Artemis by Andy Weir - Weir's follow-up novel to The Martian, which I loved so much I can hardly stand to talk about it, is not nearly as successful, I think. The fact that there was no waiting at the library for the book probably told me all I needed to know, but there you have it. The book is the story of a woman, Jazz Bashara, who lives in the only city on the moon and makes her living as a smuggler as she tries to redeem her mistakes from the past.  Antics ensue. Why Weir decided to take on a female protagonist is absolutely beyond me.  The character is definitely written from a male perspective (a twelve year old male perspective, even) with references to porn and sex everywhere. 

The science and techno-babble in The Martian was interesting, if sometimes over my head, but it was always super clear what the point was.  There's so much talk of welding here that I would just about have done anything to get away from it, especially since it was never clear why I was supposed to care about Jazz's ability to weld or why this was an important element of the overarching plot. 

So skip this one and reread The Martian.
The Lying Game by Ruth Ware -  Goodreads is harsh on this book, giving it a 3.54 star rating as I type this).  I didn't think this was great literature or anything like that, but it was sort of a fun ramble through the British seaside.  The setting and tone were amazing and I instantly had a knot in my stomach from the very first paragraph. It was dark and forbidding and I was all about that on a cold, snowy evening in December.

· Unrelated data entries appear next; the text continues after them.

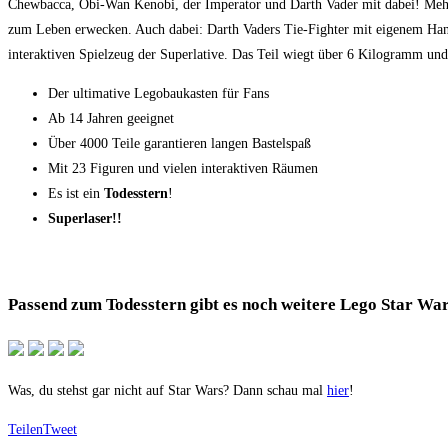
Chewbacca, Obi-Wan Kenobi, der Imperator und Darth Vader mit dabei! Mehrer
zum Leben erwecken. Auch dabei: Darth Vaders Tie-Fighter mit eigenem Hanga
interaktiven Spielzeug der Superlative. Das Teil wiegt über 6 Kilogramm und b
Der ultimative Legobaukasten für Fans
Ab 14 Jahren geeignet
Über 4000 Teile garantieren langen Bastelspaß
Mit 23 Figuren und vielen interaktiven Räumen
Es ist ein
Todesstern
!
Superlaser!!
Passend zum Todesstern gibt es noch weitere Lego Star War
Was, du stehst gar nicht auf Star Wars? Dann schau mal
hier
!
Teilen
Tweet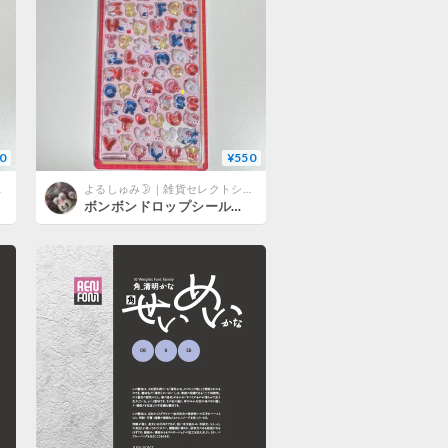
0
¥550
ップ
よるしゅみ🌛｜雑貨セレクトショップ
ボンボンドロップシール 文字 （ハローキティ/スタンダード)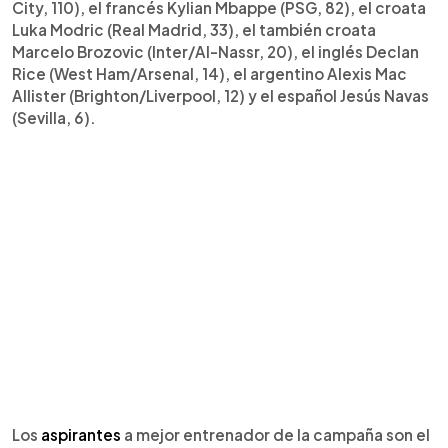
City, 110), el francés Kylian Mbappe (PSG, 82), el croata
Luka Modric (Real Madrid, 33), el también croata
Marcelo Brozovic (Inter/Al-Nassr, 20), el inglés Declan
Rice (West Ham/Arsenal, 14), el argentino Alexis Mac
Allister (Brighton/Liverpool, 12) y el español Jesús Navas
(Sevilla, 6).
Los
aspirantes
a mejor entrenador de la campaña son el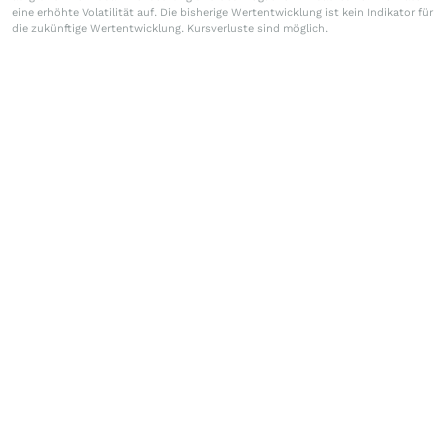
eine erhöhte Volatilität auf. Die bisherige Wertentwicklung ist kein Indikator für
die zukünftige Wertentwicklung. Kursverluste sind möglich.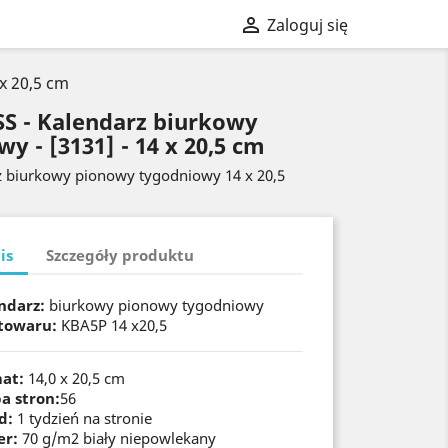

Zaloguj się
x 20,5 cm
S - Kalendarz biurkowy
y - [3131] - 14 x 20,5 cm
z biurkowy pionowy tygodniowy 14 x 20,5
is
Szczegóły produktu
ndarz:
biurkowy pionowy tygodniowy
towaru:
KBA5P 14 x20,5
at:
14,0 x 20,5 cm
ba stron:
56
d:
1 tydzień na stronie
er:
70 g/m2 biały niepowlekany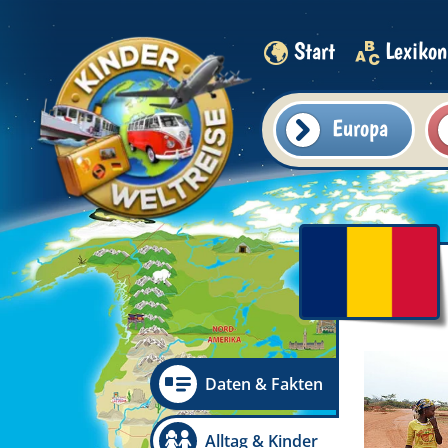
Start
Lexikon
Europa
Daten & Fakten
Alltag & Kinder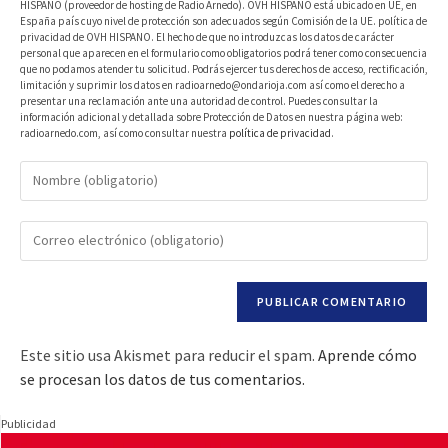
HISPANO (proveedor de hosting de Radio Arnedo). OVH HISPANO está ubicado en UE, en
España país cuyo nivel de protección son adecuados según Comisión de la UE. política de
privacidad de OVH HISPANO. El hecho de que no introduzcas los datos de carácter
personal que aparecen en el formulario como obligatorios podrá tener como consecuencia
que no podamos atender tu solicitud. Podrás ejercer tus derechos de acceso, rectificación,
limitación y suprimir los datos en radioarnedo@ondarioja.com así como el derecho a
presentar una reclamación ante una autoridad de control. Puedes consultar la
información adicional y detallada sobre Protección de Datos en nuestra página web:
radioarnedo.com, así como consultar nuestra
política de privacidad
.
Este sitio usa Akismet para reducir el spam.
Aprende cómo
se procesan los datos de tus comentarios.
Publicidad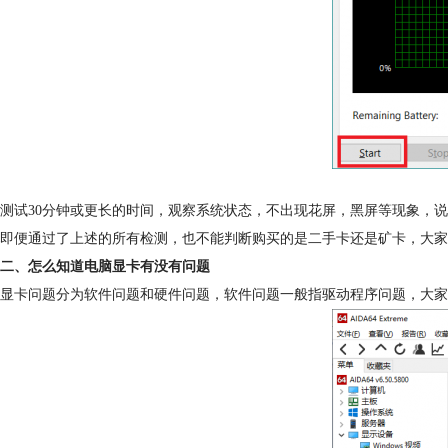
测试30分钟或更长的时间，观察系统状态，不出现花屏，黑屏等现象，
即便通过了上述的所有检测，也不能判断购买的是二手卡还是矿卡，大家
二、怎么知道电脑显卡有没有问题
显卡问题分为软件问题和硬件问题，软件问题一般指驱动程序问题，大家可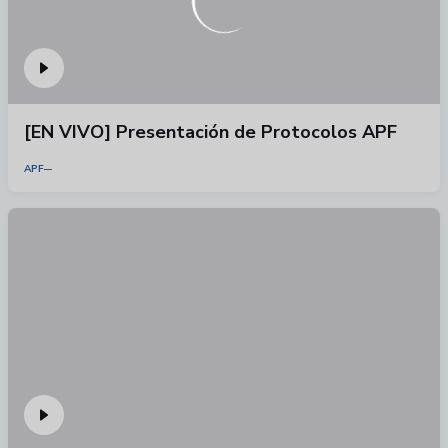
[EN VIVO] Presentación de Protocolos APF
APF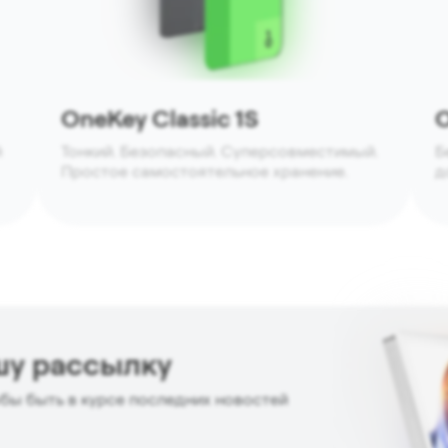
OneKey Classic 1S
O
й
Тонкий. Безопасный. Суперсовместимый.
Б
Простое самостоятельное хранение.
д
шу рассылку
бы быть в курсе последних новостей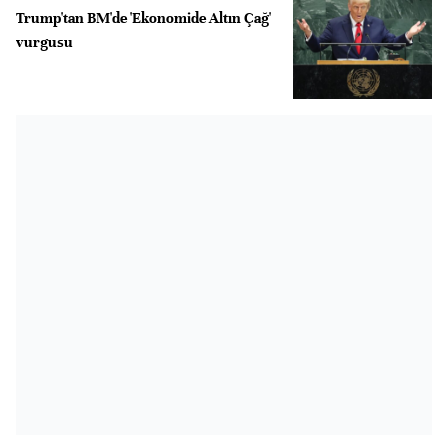
Trump'tan BM'de 'Ekonomide Altın Çağ'
vurgusu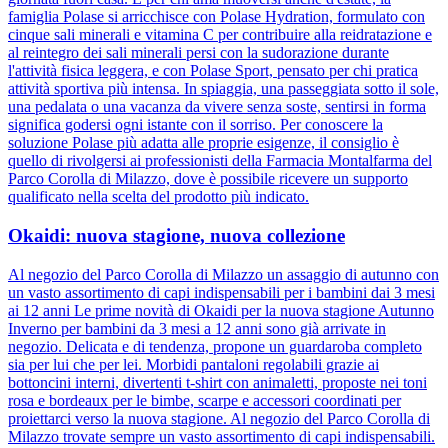
famiglia Polase si arricchisce con Polase Hydration, formulato con
cinque sali minerali e vitamina C per contribuire alla reidratazione e
al reintegro dei sali minerali persi con la sudorazione durante
l'attività fisica leggera, e con Polase Sport, pensato per chi pratica
attività sportiva più intensa. In spiaggia, una passeggiata sotto il sole,
una pedalata o una vacanza da vivere senza soste, sentirsi in forma
significa godersi ogni istante con il sorriso. Per conoscere la
soluzione Polase più adatta alle proprie esigenze, il consiglio è
quello di rivolgersi ai professionisti della Farmacia Montalfarma del
Parco Corolla di Milazzo, dove è possibile ricevere un supporto
qualificato nella scelta del prodotto più indicato.
Okaidi: nuova stagione, nuova collezione
Al negozio del Parco Corolla di Milazzo un assaggio di autunno con
un vasto assortimento di capi indispensabili per i bambini dai 3 mesi
ai 12 anni Le prime novità di Okaidi per la nuova stagione Autunno
Inverno per bambini da 3 mesi a 12 anni sono già arrivate in
negozio. Delicata e di tendenza, propone un guardaroba completo
sia per lui che per lei. Morbidi pantaloni regolabili grazie ai
bottoncini interni, divertenti t-shirt con animaletti, proposte nei toni
rosa e bordeaux per le bimbe, scarpe e accessori coordinati per
proiettarci verso la nuova stagione. Al negozio del Parco Corolla di
Milazzo trovate sempre un vasto assortimento di capi indispensabili.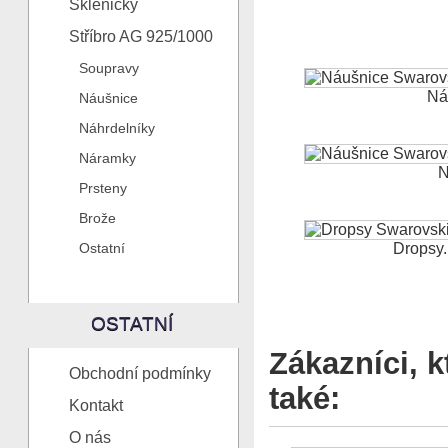
Skleničky
Stříbro AG 925/1000
Soupravy
Ná
Náušnice
Náhrdelníky
Náramky
N
Prsteny
Brože
Ostatní
Dropsy..
OSTATNÍ
Zákazníci, k
Obchodní podmínky
také:
Kontakt
O nás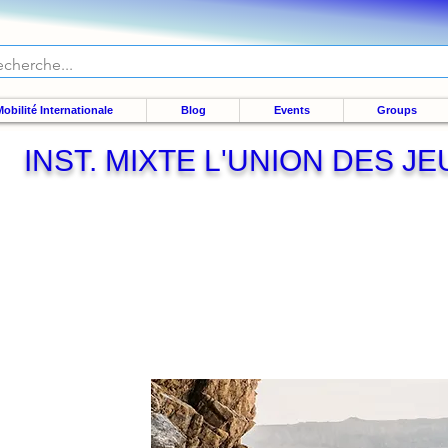
obilité Internationale
Blog
Events
Groups
INST. MIXTE L'UNION DES J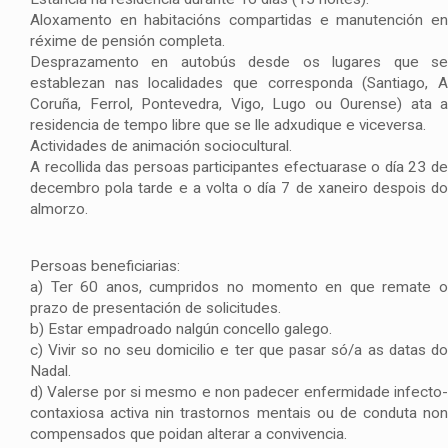
Aloxamento en habitacións compartidas e manutención en
réxime de pensión completa.
Desprazamento en autobús desde os lugares que se
establezan nas localidades que corresponda (Santiago, A
Coruña, Ferrol, Pontevedra, Vigo, Lugo ou Ourense) ata a
residencia de tempo libre que se lle adxudique e viceversa.
Actividades de animación sociocultural.
A recollida das persoas participantes efectuarase o día 23 de
decembro pola tarde e a volta o día 7 de xaneiro despois do
almorzo.
Persoas beneficiarias:
a) Ter 60 anos, cumpridos no momento en que remate o
prazo de presentación de solicitudes.
b) Estar empadroado nalgún concello galego.
c) Vivir so no seu domicilio e ter que pasar só/a as datas do
Nadal.
d) Valerse por si mesmo e non padecer enfermidade infecto-
contaxiosa activa nin trastornos mentais ou de conduta non
compensados que poidan alterar a convivencia.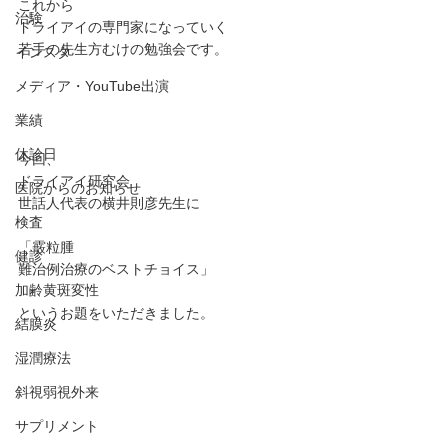
これから
治験
ドライアイの専門家になっていく
若手の先生方むけの勉強会です。
インスタ
メディア・YouTube出演
業績
休診日
今回、
ドライアイ研究会
医院からのお知らせ
世話人代表の横井則彦先生に
検査
「霰粒腫
健診
難治例治療のベストチョイス」
加齢黄斑変性
というお題をいただきました。
結膜炎
湿潤療法
斜視弱視外来
サプリメント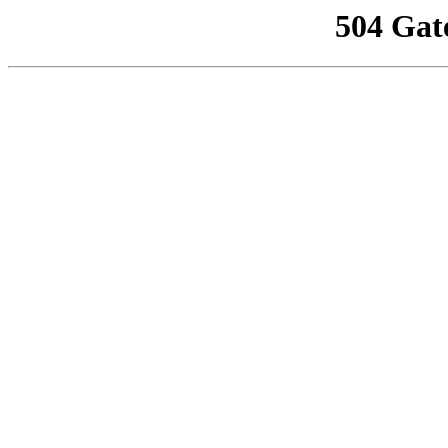
504 Gat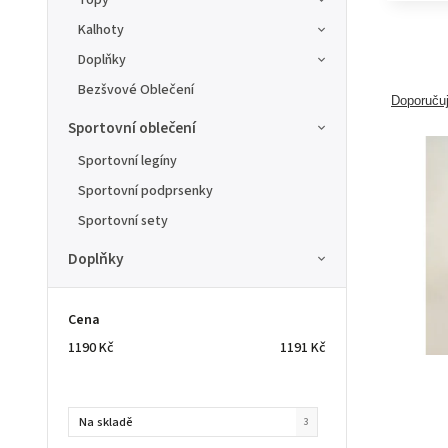
Topy
Kalhoty
Doplňky
Bezšvové Oblečení
Doporuču
Sportovní oblečení
Sportovní legíny
Sportovní podprsenky
Sportovní sety
Doplňky
Cena
1190
Kč
1191
Kč
Na skladě
3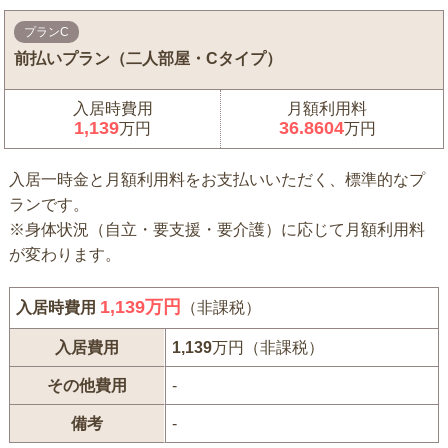
プランC
前払いプラン（二人部屋・Cタイプ）
入居時費用
月額利用料
1,139
36.8604
万円
万円
入居一時金と月額利用料をお支払いいただく、標準的なプ
ランです。
※身体状況（自立・要支援・要介護）に応じて月額利用料
が変わります。
1,139
万円
入居時費用
（非課税）
入居費用
1,139
万円（非課税）
その他費用
-
備考
-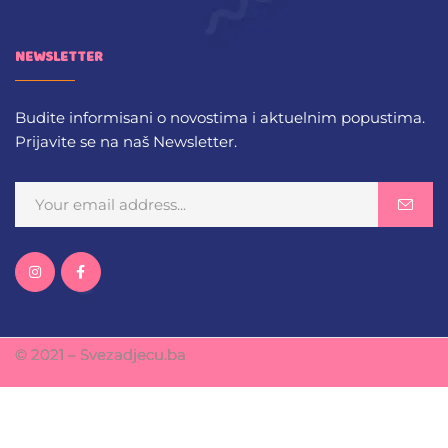
NEWSLETTER
Budite informisani o novostima i aktuelnim popustima.
Prijavite se na naš Newsletter.
© 2021 – Svezadjecu.ba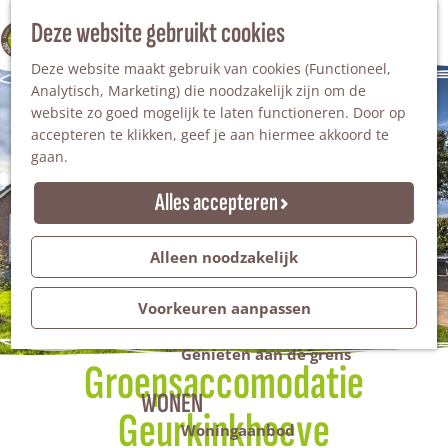
Nationaal Landschap
Natuurgebieden
Z
Deze website gebruikt cookies
100% WINTERSWIJK
Steengroeve
o
M
Tuinen en parken
Deze website maakt gebruik van cookies (Functioneel,
e
e
Recreatieplas Het Hilgelo
Analytisch, Marketing) die noodzakelijk zijn om de
k
n
website zo goed mogelijk te laten functioneren. Door op
e
u
Overnachten
accepteren te klikken, geef je aan hiermee akkoord te
n
Campings & vakantieparken
gaan.
Bed & Breakfast
Vakantiehuizen
Alles accepteren
Groepsaccommodaties
Hotels
Evenementen
Alleen noodzakelijk
Restantendag
Volksfeest & Bloemencorso
Voorkeuren aanpassen
Promotie evenementen
Genieten aan de grens
Groepsaccomodatie
WONEN
Geurkinkhoeve
Woningaanbod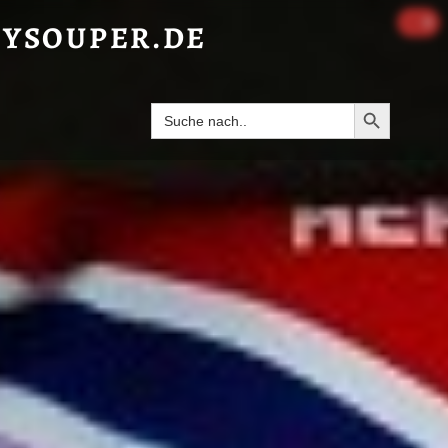
 MIT GARNELENGESCHMACK“ - HAPPYSOUPER.DE
0
YSOUPER.DE
Search Butto
Search
for: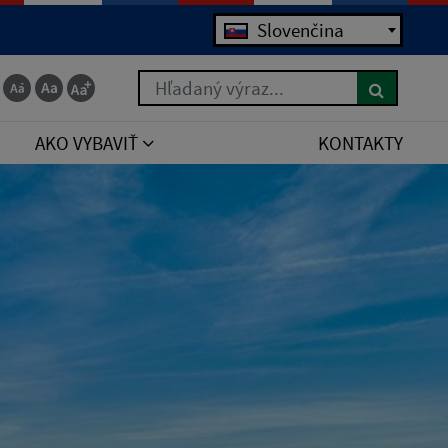
Jazyk
Slovenčina
Hľadaný výraz...
AKO VYBAVIŤ
KONTAKTY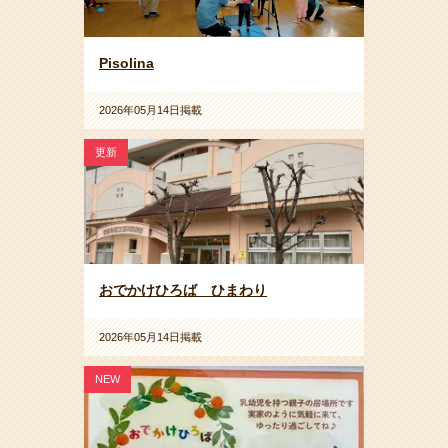
Pisolina
2026年05月14日掲載
更新
おでかけひろば ひまわり
2026年05月14日掲載
NEW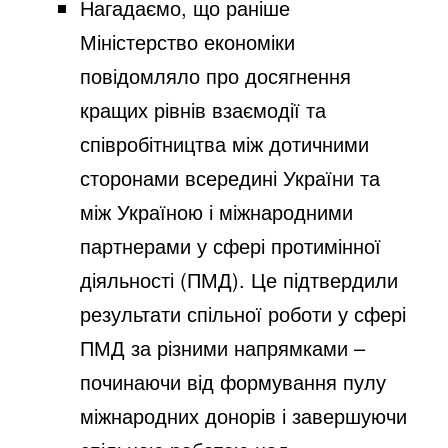
Нагадаємо, що раніше
Міністерство економіки
повідомляло
про досягнення
кращих рівнів взаємодії та
співробітництва між дотичними
сторонами всередині України та
між Україною і міжнародними
партнерами у сфері протимінної
діяльності (ПМД). Це підтвердили
результати спільної роботи у сфері
ПМД за різними напрямками –
починаючи від формування пулу
міжнародних донорів і завершуючи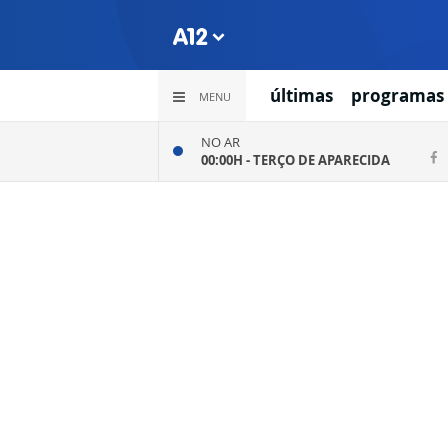
últimas
programas
MENU
NO AR
00:00H -
TERÇO DE APARECIDA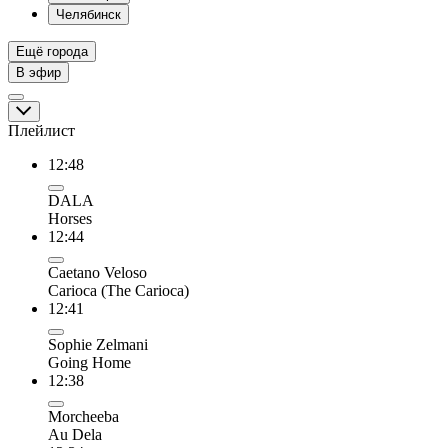
Челябинск
Ещё города
В эфир
Плейлист
12:48
DALA
Horses
12:44
Caetano Veloso
Carioca (The Carioca)
12:41
Sophie Zelmani
Going Home
12:38
Morcheeba
Au Dela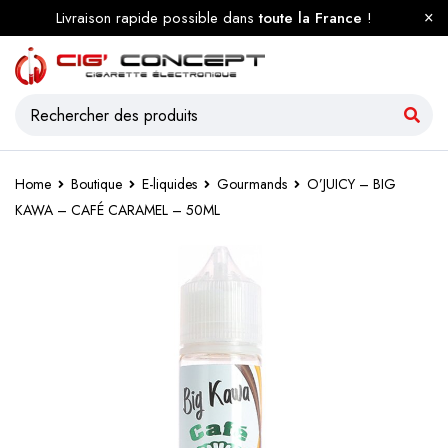
Livraison rapide possible dans
toute la France
!
Home
Boutique
E-liquides
Gourmands
O’JUICY – BIG
KAWA – CAFÉ CARAMEL – 50ML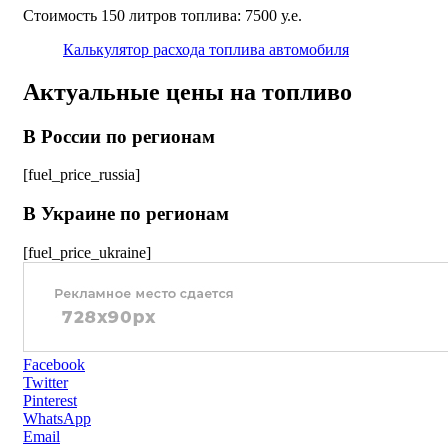
Стоимость 150 литров топлива: 7500 у.е.
Калькулятор расхода топлива автомобиля
Актуальные цены на топливо
В России по регионам
[fuel_price_russia]
В Украине по регионам
[fuel_price_ukraine]
Facebook
Twitter
Pinterest
WhatsApp
Email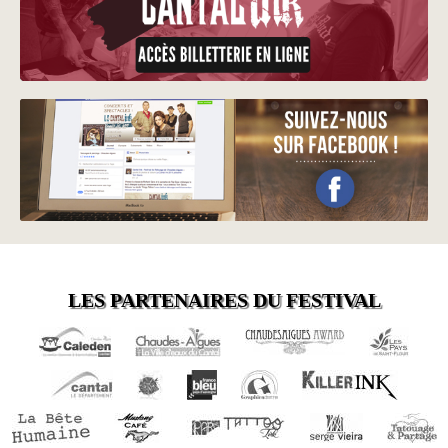
LES PARTENAIRES DU FESTIVAL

Yes, I found the main narrator to be super annoying (I get it - you're a mom and the best mom and the mommiest mom who ever breastfed her baby in every public place because you're a super mom mom mom), but you know what? That didn't seem unreal to me.  I KNOW women just like that woman.  I do sometimes get upset by the rise in anti-hero protagonists that are over-saturating popular culture at this time, but this isn't an anti-heroine. She's such a self-centered new mother with a dark past and that's not something that doesn't exist.

So I recommend this book. Don't be scared off by the Goodreads reviews.